Industry contributed 3.9 percentage points to total GDP growth on the back of brisk manufacturing, particularly electrical machinery, petroleum and coal products, and food—thanks to a strong pick-up in domestic demand and the rebound in external trade.
The services sector contributed 3.5 percentage points to GDP growth, boosted by the strong performance of trade and private services. This was complemented by flourishing domestic investment, robust expansion in business process outsourcing, hotels and restaurants, wholesale and retail trade, and import and export trade.
Due to fewer typhoons, the agriculture sector managed to grow 5.4 percent in the fourth quarter. “Only two typhoons hit the country compared to seven in the last quarter of 2009,” Socioeconomic Planning Secretary Cayetano Paderanga noted.
In short, PNoy had nothing to do with the economic growth. He just keeps saying that he did. Let’s see how the economy performs this year after tens of thousands of Filipinos had to be evacuated from the Middle East.
And of course, a PNoy speech is not complete without his standard ramblings:
“Lahat ng minana natin, hindi pa tayo perpekto, at tao tayong imperfect, hindi naman natin ma-pe-perfect yan. Pero gusto ko lang pagdiinan at ulit-ulitin sa inyo na talagang yung pagkatagal-tagal na iniisip nating walang kapaga-pag-asa, talagang sobra nang pag-asa ngayon,” he said.

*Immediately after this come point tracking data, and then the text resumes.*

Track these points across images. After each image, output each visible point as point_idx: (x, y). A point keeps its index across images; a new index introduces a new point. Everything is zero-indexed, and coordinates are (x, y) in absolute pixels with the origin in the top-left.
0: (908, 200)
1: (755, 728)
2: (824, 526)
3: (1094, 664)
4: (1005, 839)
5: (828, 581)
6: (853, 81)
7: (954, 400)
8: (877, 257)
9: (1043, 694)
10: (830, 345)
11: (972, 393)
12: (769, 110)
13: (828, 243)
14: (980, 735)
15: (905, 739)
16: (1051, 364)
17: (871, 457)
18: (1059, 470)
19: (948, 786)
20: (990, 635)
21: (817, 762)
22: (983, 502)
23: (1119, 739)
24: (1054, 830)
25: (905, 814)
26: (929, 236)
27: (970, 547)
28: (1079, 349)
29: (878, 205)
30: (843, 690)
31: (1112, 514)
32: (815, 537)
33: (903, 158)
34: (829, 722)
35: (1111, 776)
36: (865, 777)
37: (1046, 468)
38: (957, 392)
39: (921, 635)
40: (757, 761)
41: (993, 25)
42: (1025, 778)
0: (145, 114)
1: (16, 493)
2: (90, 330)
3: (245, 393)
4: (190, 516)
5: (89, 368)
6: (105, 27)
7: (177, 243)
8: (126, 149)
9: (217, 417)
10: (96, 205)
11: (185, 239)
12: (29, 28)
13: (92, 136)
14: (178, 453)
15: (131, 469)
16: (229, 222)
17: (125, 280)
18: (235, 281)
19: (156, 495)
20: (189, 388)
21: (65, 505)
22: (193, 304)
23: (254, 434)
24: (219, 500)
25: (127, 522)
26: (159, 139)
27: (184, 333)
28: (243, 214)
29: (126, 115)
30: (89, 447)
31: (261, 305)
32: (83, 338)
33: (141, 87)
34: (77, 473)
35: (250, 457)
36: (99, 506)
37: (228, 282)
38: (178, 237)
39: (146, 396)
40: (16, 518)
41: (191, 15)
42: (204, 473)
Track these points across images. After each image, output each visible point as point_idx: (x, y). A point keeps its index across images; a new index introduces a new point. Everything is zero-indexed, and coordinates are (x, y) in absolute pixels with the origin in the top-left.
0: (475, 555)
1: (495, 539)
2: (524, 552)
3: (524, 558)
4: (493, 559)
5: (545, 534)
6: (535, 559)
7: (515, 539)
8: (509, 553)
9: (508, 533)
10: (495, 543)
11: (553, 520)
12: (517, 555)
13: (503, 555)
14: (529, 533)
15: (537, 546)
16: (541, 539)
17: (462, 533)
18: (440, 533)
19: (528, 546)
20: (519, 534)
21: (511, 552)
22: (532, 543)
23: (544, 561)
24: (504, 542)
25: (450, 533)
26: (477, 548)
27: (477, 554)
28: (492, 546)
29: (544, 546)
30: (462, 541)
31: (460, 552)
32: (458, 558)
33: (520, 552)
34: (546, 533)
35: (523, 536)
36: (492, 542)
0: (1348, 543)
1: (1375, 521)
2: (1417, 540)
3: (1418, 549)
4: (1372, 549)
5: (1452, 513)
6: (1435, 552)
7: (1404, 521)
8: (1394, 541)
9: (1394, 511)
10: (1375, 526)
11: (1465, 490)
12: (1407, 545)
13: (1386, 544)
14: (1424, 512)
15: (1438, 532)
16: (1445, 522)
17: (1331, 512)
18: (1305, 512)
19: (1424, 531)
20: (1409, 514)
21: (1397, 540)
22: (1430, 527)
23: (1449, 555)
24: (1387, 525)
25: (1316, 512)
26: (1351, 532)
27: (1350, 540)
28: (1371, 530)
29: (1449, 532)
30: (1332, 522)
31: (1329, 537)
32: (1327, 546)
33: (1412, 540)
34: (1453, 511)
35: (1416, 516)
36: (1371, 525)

I don’t know what PNoy meant with his latest drivel but when it comes to pure nonsense, I still prefer former United States Secretary of Defense, Donald Rumsfeld’s classier excuse:
There are known knowns. These are things we know that we know. There are known unknowns. That is to say, there are things that we know we don’t know. But there are also unknown unknowns. There are things we don’t know we don’t know.
Official records show that there has been 14 Philippine Presidents before PNoy. They have all made their decisions based on politics alone, which is why the international community still considers the Philippines a basketcase today.